We pakken nog een afzakkertje
„Wat zijn we toch een stelletje smeerlappen’’, zeg ik als we later op de stoep vóór het restaurant afscheid nemen, „om haar zo voor schut te zetten.’’ „Moet jij nodig zeggen”, luidt de repliek, „jij lachte net zo hard mee!”
„Ik stel voor”, zegt dan iemand, „dat we nog ergens een afzakkertje pakken en ieder van ons vertelt daarbij een leuke niet-schuine mop. Denk aan Freud en zijn fantastische boek De Mop en het Onbewuste. Een goede mop bevat ofwel een vleug seks of sterfelijkheid, dan wel is een soort intelligentietest.”
De tweede was voor iedereen meteen raak
Zo gevraagd, zo geprobeerd. De eerste werd wel grappig gevonden, althans door wie ‘m onmiddellijk begreep want het was inderdaad een korte intelligentietest: „Er lopen twee leeuwen door de Kalverstraat. Zegt de ene leeuw tegen de andere: ‘Ik snap er niks van, ze zeggen dat het hier altijd zo druk is’.”

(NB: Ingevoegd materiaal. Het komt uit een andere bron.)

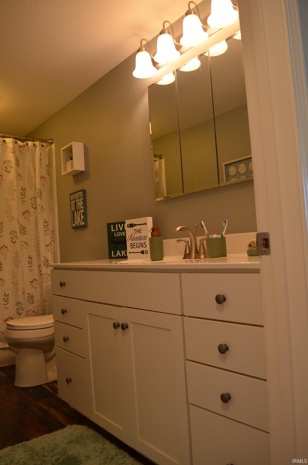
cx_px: 154
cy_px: 232
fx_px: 348
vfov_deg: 67.5
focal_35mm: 27
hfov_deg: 47.7
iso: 400
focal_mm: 18
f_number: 4
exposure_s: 1/60
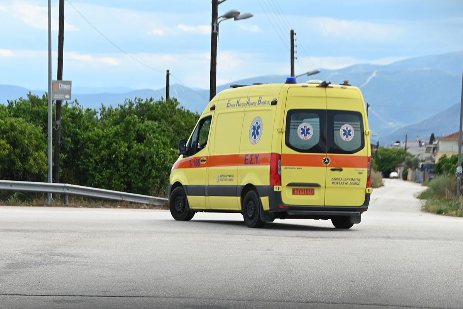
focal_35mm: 112
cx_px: 232
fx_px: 1440
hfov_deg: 18.3
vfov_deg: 12.2
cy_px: 154
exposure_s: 1/320
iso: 100
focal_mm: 75
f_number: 6.3
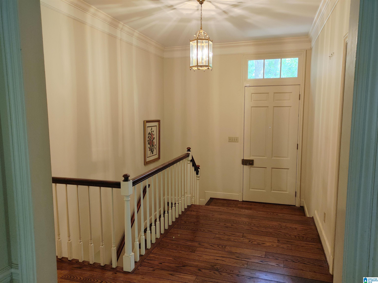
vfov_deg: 53.1
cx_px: 189
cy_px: 142
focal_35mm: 26
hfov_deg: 67.3
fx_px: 284
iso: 200
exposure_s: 1/24
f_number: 1.8
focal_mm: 5.58
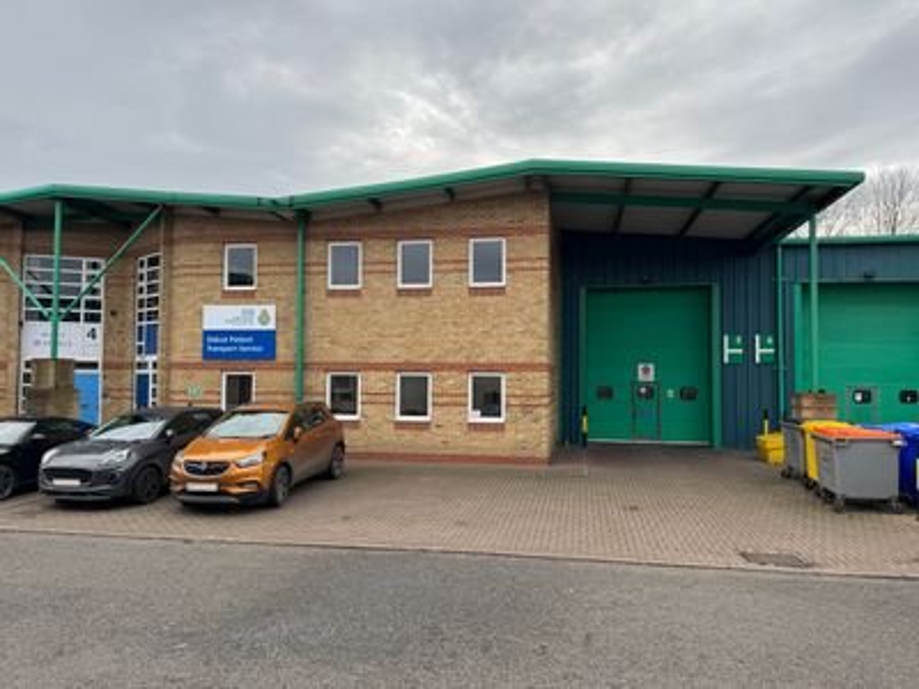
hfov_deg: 71.6
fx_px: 637
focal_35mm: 24
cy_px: 344
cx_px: 460
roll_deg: -0.5
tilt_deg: +2.3
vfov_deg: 56.8
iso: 80
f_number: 1.78
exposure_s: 1/747
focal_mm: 6.76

De tweede was voor iedereen meteen raak. Een echtpaar besluit dat er een nieuwe slaapkamerkast moet komen en de vrouw biedt aan een bij Ikea te gaan halen. Terugbrengen kunnen ze ‘m later altijd.

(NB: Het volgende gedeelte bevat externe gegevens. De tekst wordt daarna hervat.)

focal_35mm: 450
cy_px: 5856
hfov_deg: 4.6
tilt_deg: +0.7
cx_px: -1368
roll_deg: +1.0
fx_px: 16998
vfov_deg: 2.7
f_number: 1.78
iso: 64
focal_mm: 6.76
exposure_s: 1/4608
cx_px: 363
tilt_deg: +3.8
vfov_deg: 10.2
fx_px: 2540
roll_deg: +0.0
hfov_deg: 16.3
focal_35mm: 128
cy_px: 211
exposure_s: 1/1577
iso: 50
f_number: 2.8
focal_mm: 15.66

Thuisgekomen met de kast besluit de vrouw deze als verrassing voor haar man vast in elkaar zetten. Nauwelijks is ze daarmee klaar of er komt een trein voorbij - ze wonen vlakbij het spoor - en dondert de kast in elkaar. Zo ook een tweede en een derde keer. Wanhopig gaat ze terug naar Ikea en vraagt of er iemand komt kijken. Het mannetje dat van Ikea komt constateert dat het inderdaad steeds gebeurt en besluit met zaklamp en gereedschap in de weer opgebouwde kast te gaan staan om te zien waar het probleem zit als er een trein voorbij komt. Maar nauwelijks staat hij daar of de echtgenoot komt thuis. Net terwijl die de slaapkamer binnenstapt, komt een trein voorbij en dondert de kast weer in elkaar. Waarop het Ikea-mannetje uit de kastdelen komt en bibberend tegen de gespierde echtgenoot uitroept: „Echt waar! Ik sta hier alleen maar op de trein te wachten.”
De appeltaart voor opa
Toch werd een andere mop winnaar want die stemde het meest tot nadenken, over sterfelijkheid en het omgaan daarmee. 10-jarige Luuk zit lief een tijdlang aan het sterfbed van zijn opa. Op een gegeven moment komt die omhoog, snuift een paar keer en fluistert „Appeltaart.’’ Luuk: „Zal ik een stukje voor u gaan halen, Opa?” Opa: „Ja, alsjeblieft.” Luuk gaat naar de keuken, maar komt even later teleurgesteld terug. „Waar is de appeltaart?”, vraagt Opa. Luuk: “Oma zegt: ‘Die is voor na de begrafenis’.”
Sinds die eerste avond wisselen we regelmatig Freud-gecertificeerde moppen uit.